Owning a trucking company is not always an easy business. Payment usually occurs upon delivery, but the maintenance of the truck and drivers on the road costs money. The complexity of this situation increases when considering that some shippers take up to sixty days to release their payments. It seems almost impossible for your freight company to keep up with this and also grow at the same time. This is when freight invoice factoring comes as a perfect solution for your situation.
Slow payments from customers and short-payment terms from manufacturers make it difficult for freight company owners to strike a balance. This creates a cash shortage which is hard to meet. This is where we can help. At Carter Funding Corporation, we offer distributors in the US quick and flexible logistics, distribution and transportation factoring solutions. Whether you’re a perishable goods distributor, apparel or appliance distributor, at CFC, we can help you meet your urgent cash flow needs by buying your invoices/accounts receivable upfront.
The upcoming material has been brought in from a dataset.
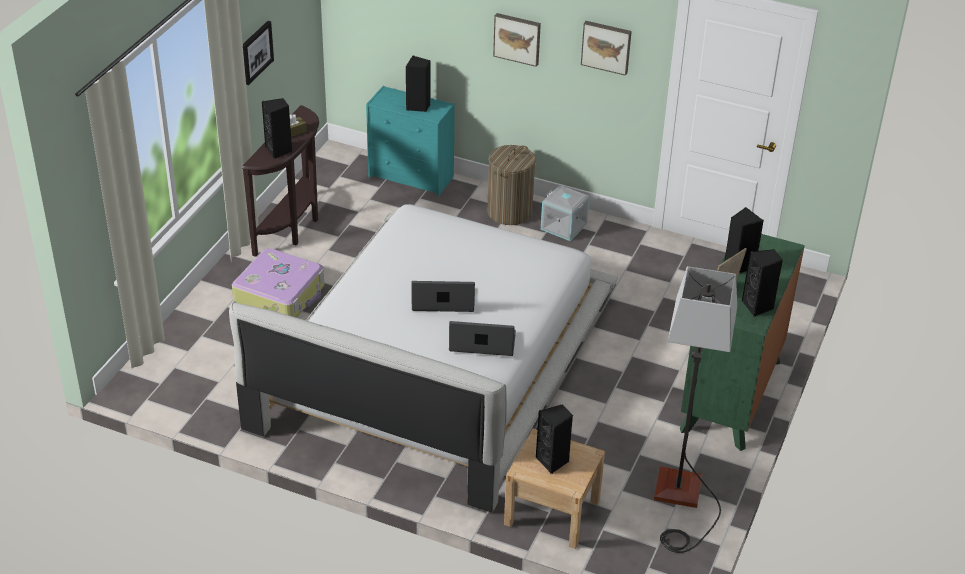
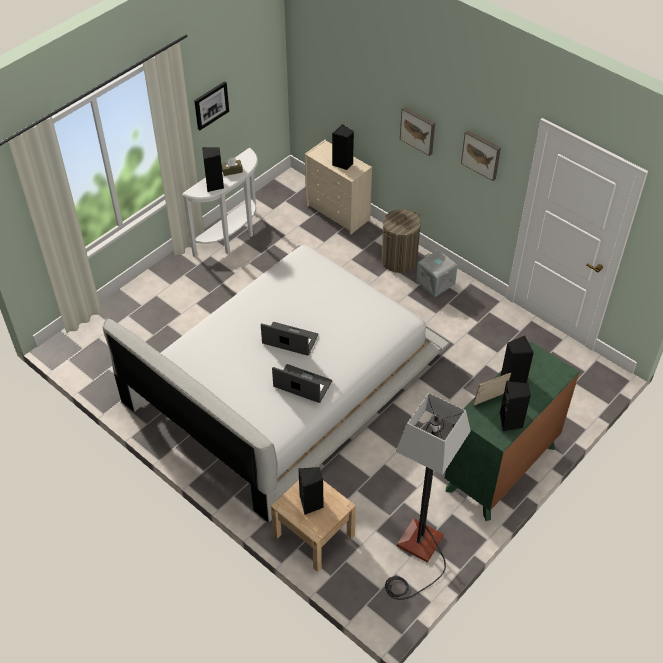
camera: 20 degrees right, 10 degrees up
suitcase [232,248,324,318] -> none
brown console table [242,105,319,257] -> white console table [182,148,258,257]
turquoise dresser [366,86,455,196] -> beige dresser [305,140,372,234]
Requirements for freight invoice factoring:
Even though the requirements and approval processes are by no means the same as with banks, the factor needs to assured that your client is at least likely to pay. Some of the things that any freight bill factoring companies will ask you for getting started and work together are:
- To possess all the required documentation and licenses for the case.
- To be a real carrier or freight broker.
- To have all freight bills free of liens.
- To have creditworthy and reliable clients.